What you need to do: What is wanted is every line below from the one with "left eye: (102, 28)" up to and including the one with "right shoulder: (743, 377)", retyped exactly, pictures excluded, nothing else.

Available data Block Start

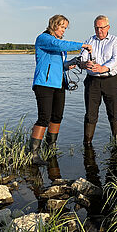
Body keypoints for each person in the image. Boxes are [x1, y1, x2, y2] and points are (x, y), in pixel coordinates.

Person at [30, 14, 92, 165]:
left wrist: (71, 63)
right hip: (44, 84)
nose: (64, 30)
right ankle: (33, 154)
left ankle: (51, 147)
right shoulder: (44, 38)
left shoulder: (57, 43)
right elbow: (59, 45)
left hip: (59, 84)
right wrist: (83, 45)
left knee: (57, 117)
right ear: (54, 25)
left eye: (65, 27)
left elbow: (60, 64)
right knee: (44, 117)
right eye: (62, 27)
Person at [80, 15, 117, 146]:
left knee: (114, 113)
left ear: (108, 27)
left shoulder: (115, 41)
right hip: (92, 82)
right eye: (97, 28)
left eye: (102, 28)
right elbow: (82, 58)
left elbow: (116, 58)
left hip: (111, 81)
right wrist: (84, 64)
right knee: (90, 114)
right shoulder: (89, 41)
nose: (99, 31)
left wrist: (103, 68)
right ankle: (87, 144)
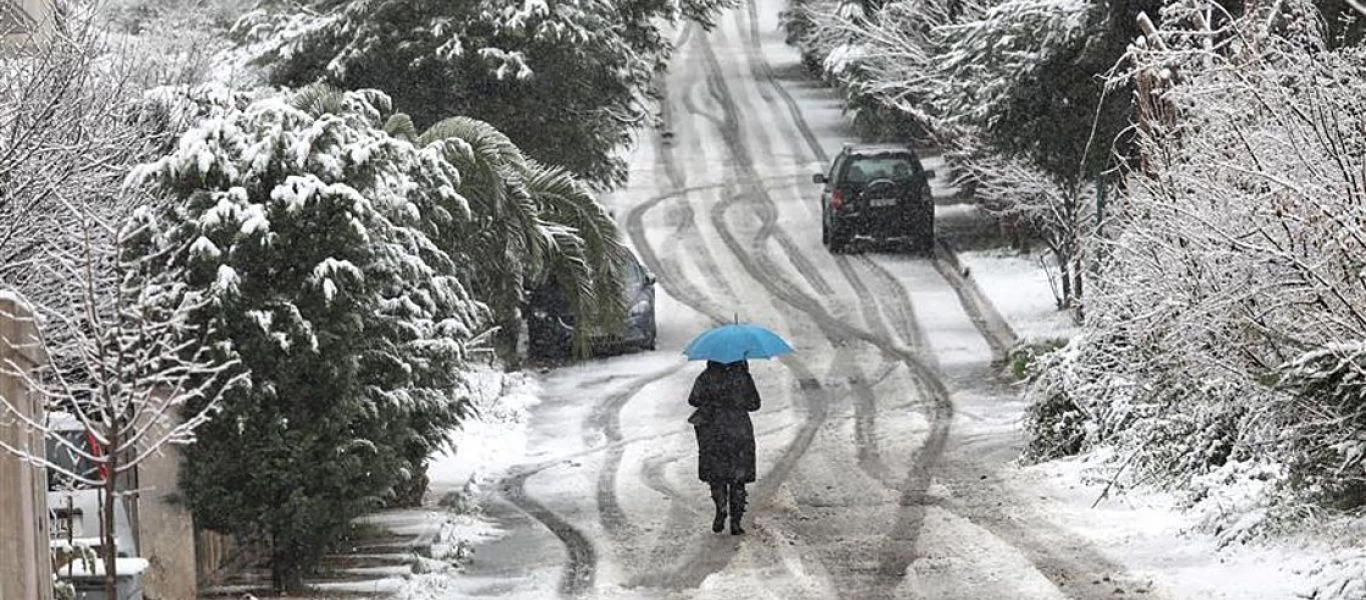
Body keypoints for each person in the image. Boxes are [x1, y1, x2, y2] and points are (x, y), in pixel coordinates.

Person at [687, 360, 761, 535]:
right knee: (738, 478)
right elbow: (755, 404)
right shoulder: (743, 377)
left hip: (713, 431)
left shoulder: (706, 377)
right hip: (739, 431)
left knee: (717, 475)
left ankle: (720, 507)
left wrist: (712, 401)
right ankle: (736, 522)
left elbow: (693, 400)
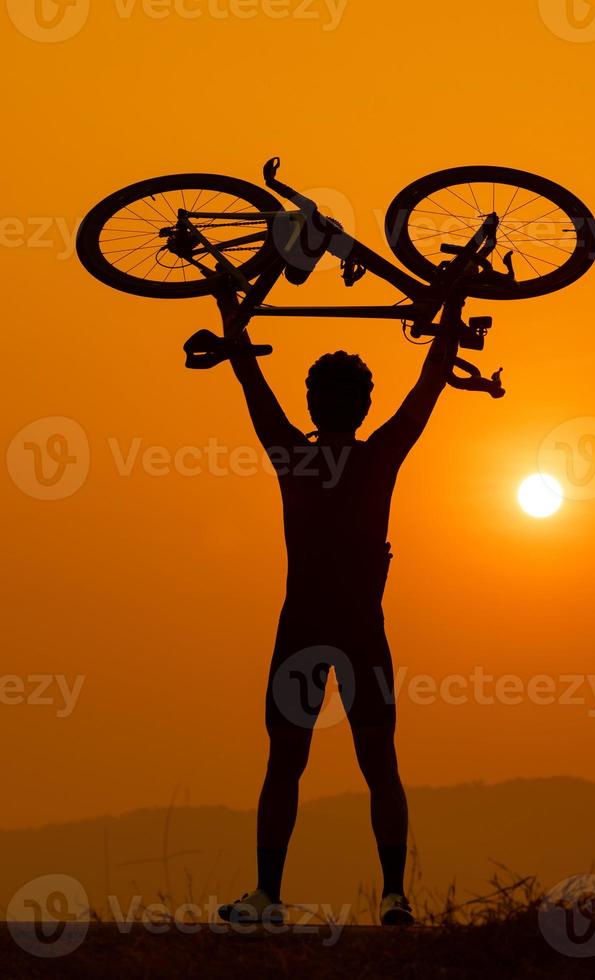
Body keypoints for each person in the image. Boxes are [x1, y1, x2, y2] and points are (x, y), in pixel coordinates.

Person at [212, 286, 459, 929]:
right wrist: (452, 312)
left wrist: (227, 310)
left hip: (309, 630)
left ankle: (281, 894)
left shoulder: (296, 454)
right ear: (360, 405)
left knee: (297, 762)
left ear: (317, 404)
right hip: (352, 632)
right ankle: (389, 896)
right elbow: (428, 386)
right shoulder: (377, 456)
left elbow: (250, 378)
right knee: (373, 760)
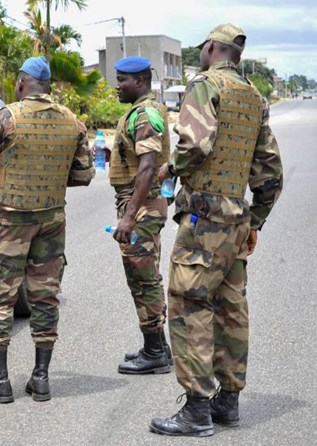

Available data Block End

Result of this task:
left eye: (102, 28)
right elbow: (82, 58)
left elbow: (116, 58)
left hip: (111, 81)
right wrist: (84, 64)
right knee: (90, 114)
right shoulder: (89, 41)
nose: (99, 31)
left wrist: (103, 68)
right ankle: (87, 144)
Body keypoints for each person in the image. Boxes are [x1, y1, x2, y2] and points are (x, y), in pixel coordinates.

Person at [687, 360, 761, 535]:
right knee: (738, 478)
right elbow: (755, 404)
right shoulder: (743, 377)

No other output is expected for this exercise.